I just came across this site and would like an opinion. (I will speak to my surgeon/urologist.) My report on the pathology came back with BOTH 4 + 3 = 7 and 3 + 4 = 7 Gleason scores. There is a significant difference in the mortality rates. What is the significance of having two scores? I will be undergoing cryoablation in a few weeks. Thanks for any information you might be able to offer.
Louis:
(1) The only Gleason score that is important is the highest one … in your case, 4 + 3 = 7. Any lower Gleason core is irrelevamt.
(2) Whole-gland prostate cryoablation is associated with a very high rate of post-treatment erectile dysfunction. Focal cryoablation is a different story if that is what you are referring to.
(3) We strongly recommend you join our social network to get addition input on your clinical options before you commit to any specific form of treatment.
Hi.
My 49-year-old brother was just told he has prostate cancer with a Gleason score of 8 (4 + 4) He is going to have a bone scan soon. If I am reading the information correctly the he has a 69.9% chance of beating or living with it with treatment? We do not have his PSA numbers as they just did it today.
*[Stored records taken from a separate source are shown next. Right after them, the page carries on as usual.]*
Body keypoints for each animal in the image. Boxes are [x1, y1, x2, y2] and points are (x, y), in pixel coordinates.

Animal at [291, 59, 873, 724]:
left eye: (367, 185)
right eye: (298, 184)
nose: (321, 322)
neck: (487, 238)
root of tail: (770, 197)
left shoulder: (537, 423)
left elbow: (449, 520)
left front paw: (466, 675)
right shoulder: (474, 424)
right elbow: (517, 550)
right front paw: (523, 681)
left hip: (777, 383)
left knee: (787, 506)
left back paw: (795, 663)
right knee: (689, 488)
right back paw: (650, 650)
After 29 years of employment he lost his job last year and his insurance in June. Now he has no insurance. What is he going to do?
Rich’s sis
Dear Tammy:
(1) I very strongly suggest that you and/or your brother join our social network and post all the available information you have there. Someone will get back to you quickly to offer assistance.
(2) It is impossible to be able to accurately assess your brother’s risk profile without knowing his PSA level, but it is high because of the presence of Gleason 8 disease. We can’t answer the 69% question without a PSA level.
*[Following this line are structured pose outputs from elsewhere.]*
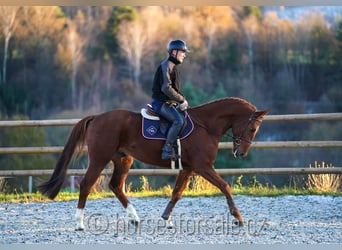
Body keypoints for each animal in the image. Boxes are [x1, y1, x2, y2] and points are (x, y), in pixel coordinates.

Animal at [37, 96, 268, 229]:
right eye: (252, 128)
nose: (241, 153)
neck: (206, 125)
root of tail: (97, 117)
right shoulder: (202, 166)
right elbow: (225, 186)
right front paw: (238, 218)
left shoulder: (189, 168)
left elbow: (176, 193)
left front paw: (167, 219)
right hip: (100, 158)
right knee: (86, 184)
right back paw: (80, 224)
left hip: (123, 159)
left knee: (116, 185)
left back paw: (134, 218)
(3) Are you telling us that he was diagnosed without ever being given a PSA test? That would be unusual today, and would suggest that he may have had clear symptoms suggestive of prostate cancer as well as a positive digital rectal examination. Is it possible that his primary care doctor got an original PSA and that the urologist is now repeating it? You need to check on this please.
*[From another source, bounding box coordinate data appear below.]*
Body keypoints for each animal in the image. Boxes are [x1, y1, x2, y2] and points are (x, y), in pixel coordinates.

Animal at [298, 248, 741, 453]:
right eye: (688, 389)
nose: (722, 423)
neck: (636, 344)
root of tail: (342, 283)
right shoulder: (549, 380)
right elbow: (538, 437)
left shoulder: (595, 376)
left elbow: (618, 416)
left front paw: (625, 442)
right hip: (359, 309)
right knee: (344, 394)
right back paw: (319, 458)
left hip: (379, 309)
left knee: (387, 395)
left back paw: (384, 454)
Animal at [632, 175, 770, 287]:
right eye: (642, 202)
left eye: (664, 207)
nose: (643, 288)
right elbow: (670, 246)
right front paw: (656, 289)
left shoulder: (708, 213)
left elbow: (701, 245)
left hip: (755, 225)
(4) With respect to treatment, there are a variety of options, and some of those will depend on exactly where your brother lives.
My 72-year-old husband was diagnosed with T1c prostate cancer after a biopsy. Only 25% of one sample out of 12 came up positive. His PSA is 5.3. However, we were told his Gleason score was 4 + 4 = 8.
We are presently getting a second opinion of the biopsy as well as a bone scan and MRI of the pelvic/abdomen area. Radiation therapy has been recommended as opposed to surgery. We are going to see a radiation oncologist next week. What would his life expectancy be if he underwent radiation therapy?
Dear Nancy:
If your husband is otherwise reasonably healthy, his normal life expectancy as a man who has lived to 72 years is about another 12 years.
Based on the information you have provided, high-dose external beam radiation therapy carried out by a skilled clinical team using modern technology (i.e., image-guided and intensity-modulated radiation), perhaps with a short course of neoadjuvant hormone therapy for 4 or 6 months, really ought to be curative, and so he ought to be able to live out his normal life expectancy or more. Of course one cannot make any form of guarantee for an individual patient.